Durante meses, o presidente Donald Trump alimentou a fábula de que EUA e China estavam perto de um acordo para pôr fim à guerra comercial. Alguns twitts no início da semana passada, de repente, indicaram o exato oposto. Em nova escalada, os EUA elevaram para 25% as tarifas sobre US$ 200 bilhões em importações da China, e a China aumentou tarifas de 10% a 25% em 5,4 mil produtos provenientes dos EUA. O governo americano abriu consulta pública para a taxação do total de importações vindas da China, ou US$ 505 bilhões. Com a reviravolta, os mercados acionários americanos perderem US$ 3 trilhões em valor de mercado em um dia.
Os EUA não contavam com a reação imediata de Pequim, cujo padrão de comportamento não é impulsivo, como o de Trump. A China estava preparada para isso porque as negociações indicavam que o governo americano se preparava para dobrar a aposta. A equipe dos EUA, chefiada pelo falcão Robert Lighthizer, justificou a nova rodada de tarifas pelo recuo na disposição chinesa nas promessas de mudar a legislação para garantir o respeito à propriedade intelectual, abrir seu mercado de computação em nuvem e de outros setores, e reduzir o que os EUA consideram subsídios, os empréstimos feitos pelos bancos estatais às indústrias do país.
A versão chinesa das divergências é outra. "O chapéu que violou promessas não está absolutamente na cabeça da China", indicou ontem o Ministério das Relações Exteriores, para quem os EUA "aumentaram arbitrariamente o preço pedido", isto é, exigiram que a China elevasse o volume de compras de bens americanos. Os chineses se recusaram a aceitar a proposta dos EUA para encerrar a guerra tarifária após um eventual acordo, que - algo incomum - não estabeleceria um árbitro para resolver disputas. Os EUA pretendem manter as tarifas até que a China dê mostras de que está cumprindo o acertado, o que Pequim não aceita. Assim como rejeita a proposta de que não poderão se defender, retaliar os EUA caso elevassem novamente as tarifas. Segundo o vice-premiê chinês Liu He, que comandou as reuniões com os EUA, sempre ficou claro que a China não faria concessões em "questões de princípio".
As perdas dos EUA e China vão aumentar a partir de agora. A China leva desvantagem por ser uma economia com maior grau de abertura do que os EUA. No primeiro trimestre, as exportações para o mercado americano caíram 9% (US$ 45 bilhões) e as dos americanos para seu mercado recuaram 30% (ou US$ 39 bilhões). As vendas externas são apenas 4% do PIB dos EUA, e de 18% do PIB chinês (35% em 2006).

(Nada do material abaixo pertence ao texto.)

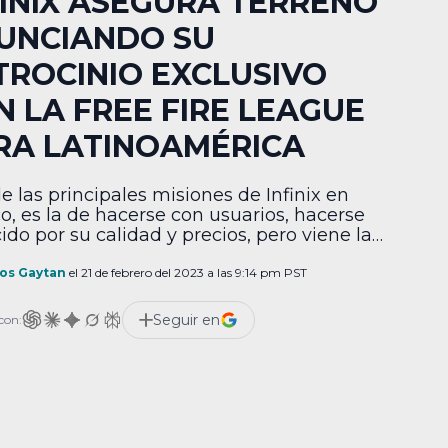
FINIX ASEGURA TERRENO
UNCIANDO SU
TROCINIO EXCLUSIVO
N LA FREE FIRE LEAGUE
RA LATINOAMÉRICA
e las principales misiones de Infinix en
o, es la de hacerse con usuarios, hacerse
ido por su calidad y precios, pero viene la
nta del millón, ¿cómo lo hará dentro de un
do tan peleado? Pues una de las maneras
los Gaytan
el 21 de febrero del 2023 a las 9:14 pm PST
icadas, pero muy efectiva, es la de llegar
rocinar un evento tan […]
Seguir en
con: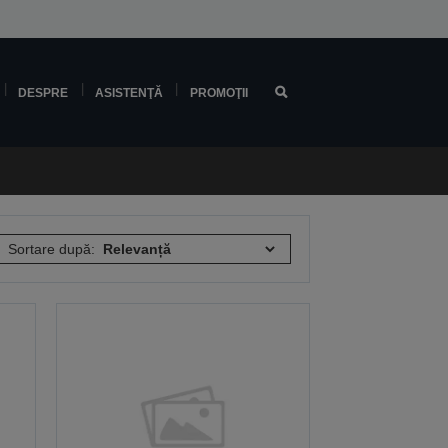
DESPRE
ASISTENŢĂ
PROMOŢII
Sortare după: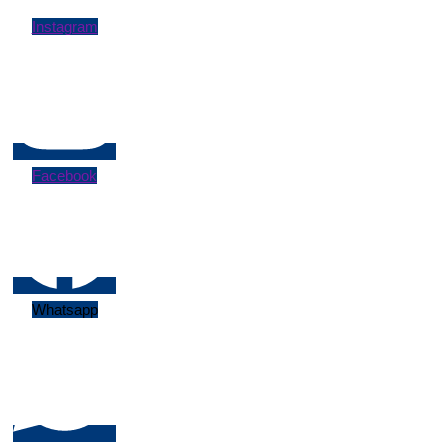
Instagram
Facebook
Whatsapp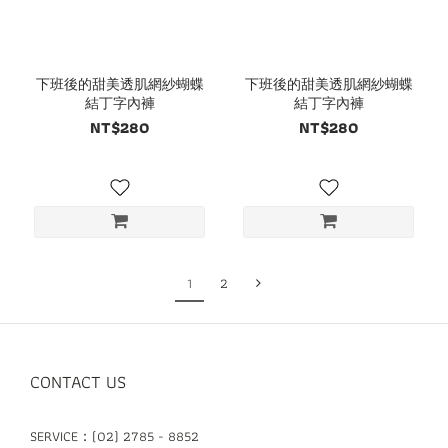
下班後的甜美透肌網紗蝴蝶
下班後的甜美透肌網紗蝴蝶
結丁字內褲
結丁字內褲
NT$280
NT$280
1
2
CONTACT US
SERVICE：(02) 2785 - 8852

Os efeitos negativos são, porém, mais amplos do que os que envolvem US$ 660 bilhões do comércio bilateral, uma fração dos US$ 22 trilhões das trocas globais. Em um ambiente de desaceleração mundial, o acirramento da disputa tende a produzir mais tempestades financeiras. Pesquisa do Bank of America Merrill Lynch divulgada ontem aponta que a guerra comercial é o principal risco percebido pelos gestores de recursos, que aumentaram o hedge de suas apostas.
Além disso, os investidores já contam com o início do corte dos juros pelo Federal Reserve, diante do esperado esfriamento da economia. Trump, com seu pensamento peculiar, disse ontem que o Fed deveria mesmo fazer isso em resposta a uma ação na mesma direção que a China tomará para se livrar da pressão americana sobre sua economia.
Não se sabe ao certo o que os EUA pretendem realisticamente obter da China. A disputa é, na essência, pelo predomínio econômico global, que se dará com o desenvolvimento competitivo de novas tecnologias, às quais os EUA pretendem impedir os chineses de terem acesso. As tarifas são um meio inapropriado e caro de se chegar a isso. Da mesma forma, não é factível esperar que a China desmonte os instrumentos de sua política exitosa de inserção global só porque o governo americano não gosta dela. Uma pressão multilateral sobre a China, na Organização Mundial do Comércio - para a qual existe amplo apoio em pontos como respeito à propriedade intelectual - traria provavelmente mais resultados e menos danos. Mas a OMC foi deixada de lado.
Nesta disputa entre dois gigantes econômicos, sensatez e racionalidade poderiam delimitar um campo comum nos quais os rivais admitem continuar a disputar hegemonia. De Trump, já de olho na reeleição, não se pode esperar muito. Ele tanto é capaz de aceitar algumas concessões de Pequim como trunfo como tentar dobrar os chineses com um duro cerco comercial. A primeira hipótese ainda é a mais provável.